Noel Clarke is suing Bafta for defamation after membership was suspended over sexual misconduct and bullying allegations – weeks after Metropolitan Police says it will not probe the claims
- Noel Clarke was awarded Outstanding British Contribution to Cinema last year
- But actor had his membership suspended ‘until further notice’ the next month
- It came after he was accused of sexual misconduct and bullying by 20 women
- He’s understood to be suing Bafta, Guardian and Condé Nast over accusations
- Comes after the Met said it will not be launching a criminal probe into the claims
Actor Noel Clarke is suing Bafta for defamation after his membership was suspended over allegations of sexual misconduct and bullying – weeks after the Metropolitan Police said it will not investigate the claims.
Clarke, who starred in and produced Sky hit Bulletproof and was in Doctor Who for five years, is understood to have filed papers at the High Court last week.
It comes after the actor won the Outstanding British Contribution to Cinema last year, before having his membership suspended ‘until further notice’ when 20 women made claims to The Guardian alleging sexual harassment and bullying.
Clarke denied all allegations and the Met decided against launching a criminal probe last month – concluding the accusations did not ‘meet the threshold’ for a police probe.
A spokesperson for Bafta told The Sunday Times: ‘A year ago, BAFTA was transparent about what led to Mr Clarke’s award and membership being suspended following serious accusations of groping, harassment and bullying by 20 women published by The Guardian.

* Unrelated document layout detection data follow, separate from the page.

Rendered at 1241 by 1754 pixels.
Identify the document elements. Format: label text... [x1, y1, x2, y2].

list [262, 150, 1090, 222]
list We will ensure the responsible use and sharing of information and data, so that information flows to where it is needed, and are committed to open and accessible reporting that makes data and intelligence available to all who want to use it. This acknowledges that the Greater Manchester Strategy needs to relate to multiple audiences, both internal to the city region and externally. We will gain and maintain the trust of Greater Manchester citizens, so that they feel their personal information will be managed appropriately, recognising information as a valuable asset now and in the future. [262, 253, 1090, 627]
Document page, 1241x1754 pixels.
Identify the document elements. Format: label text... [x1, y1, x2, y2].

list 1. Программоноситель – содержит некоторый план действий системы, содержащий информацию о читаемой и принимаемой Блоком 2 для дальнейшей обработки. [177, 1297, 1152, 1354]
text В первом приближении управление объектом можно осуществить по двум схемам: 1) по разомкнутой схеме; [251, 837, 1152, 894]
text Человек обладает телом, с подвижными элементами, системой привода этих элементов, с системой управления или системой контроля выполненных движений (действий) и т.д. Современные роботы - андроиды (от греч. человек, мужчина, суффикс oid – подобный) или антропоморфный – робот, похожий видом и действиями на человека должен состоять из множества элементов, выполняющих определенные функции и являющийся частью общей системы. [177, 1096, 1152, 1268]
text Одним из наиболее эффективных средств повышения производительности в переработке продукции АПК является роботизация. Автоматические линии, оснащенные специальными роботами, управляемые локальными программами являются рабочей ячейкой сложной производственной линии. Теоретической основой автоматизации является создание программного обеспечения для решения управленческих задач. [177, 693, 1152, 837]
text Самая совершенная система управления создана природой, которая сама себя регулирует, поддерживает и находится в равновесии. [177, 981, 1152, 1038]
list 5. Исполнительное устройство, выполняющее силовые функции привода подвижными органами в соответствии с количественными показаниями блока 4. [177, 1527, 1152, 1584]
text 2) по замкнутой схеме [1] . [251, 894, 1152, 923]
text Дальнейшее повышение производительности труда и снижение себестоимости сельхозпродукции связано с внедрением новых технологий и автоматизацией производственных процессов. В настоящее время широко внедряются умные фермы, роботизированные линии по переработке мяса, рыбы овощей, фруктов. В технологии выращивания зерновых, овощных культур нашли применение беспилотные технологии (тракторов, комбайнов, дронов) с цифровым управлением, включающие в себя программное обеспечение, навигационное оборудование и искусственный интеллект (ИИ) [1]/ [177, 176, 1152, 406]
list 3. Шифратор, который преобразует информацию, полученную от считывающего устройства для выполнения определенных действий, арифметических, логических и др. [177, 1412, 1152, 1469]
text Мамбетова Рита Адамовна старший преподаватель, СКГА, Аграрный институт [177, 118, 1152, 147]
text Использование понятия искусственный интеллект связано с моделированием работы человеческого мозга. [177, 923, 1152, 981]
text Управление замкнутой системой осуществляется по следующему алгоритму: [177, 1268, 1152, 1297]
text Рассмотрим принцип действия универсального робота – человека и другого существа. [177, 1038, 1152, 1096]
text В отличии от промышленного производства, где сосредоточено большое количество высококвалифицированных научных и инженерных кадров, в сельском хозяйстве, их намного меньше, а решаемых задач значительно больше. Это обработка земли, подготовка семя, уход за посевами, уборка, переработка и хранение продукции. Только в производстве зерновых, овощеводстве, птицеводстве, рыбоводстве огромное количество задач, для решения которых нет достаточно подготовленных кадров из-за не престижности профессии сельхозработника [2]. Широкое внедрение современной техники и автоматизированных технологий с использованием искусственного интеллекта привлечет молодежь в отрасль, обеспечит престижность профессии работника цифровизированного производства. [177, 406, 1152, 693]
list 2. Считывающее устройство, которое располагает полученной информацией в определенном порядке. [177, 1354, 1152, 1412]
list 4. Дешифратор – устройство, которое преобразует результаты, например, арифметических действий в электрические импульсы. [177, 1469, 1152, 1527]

‘We stand by our decision and are very surprised by the news he now wishes to sue the arts charity. If proceedings are served, we will of course defend ourselves.’
Noel Clarke pictured on the red carper during the Bafta awards at the Royal Albert Hall, London, in 2019
Clarke pictured with his Outstanding British Contribution to Cinema award last year. His membership was suspended the following month
Clarke is also suing The Guardian Media Group, who published the allegations in April, along with Condé Nast, a group that owns titles including GQ, after it ran an interview with the two journalists who wrote the story.
Last summer, Mr Clarke quit his TV production company along with co-founder Jason Maza, following the sexual misconduct accusations.
Mr Clarke stood down as director of Unstoppable Film and Television Limited and also as a person of ‘significant control’ in charge of the company. It had produced his Sky series Bulletproof as well as films including Adulthood and Brotherhood.
But he and director Mr Maza renamed one of their TV firms, Unstoppable Entertainment Limited.
It is now called Iconoclast Entertainment Limited and coincides with Clarke’s return to social media, where he liked a tweet saying ‘Most people don’t want the truth’.
The word Iconoclast usually refers to an individual who attacks or ignores beliefs or institutions.
Mr Clarke also quit his posts with another company, Crongton Knights, which had been set up to manage production of a drama of the same name, and a company called Something in the Air, which he set up in November 2020.
Last year, Mr Clarke apologised ‘deeply’ for his actions and said he would be seeking professional help, but ‘vehemently’ denied sexual misconduct or criminal behaviour.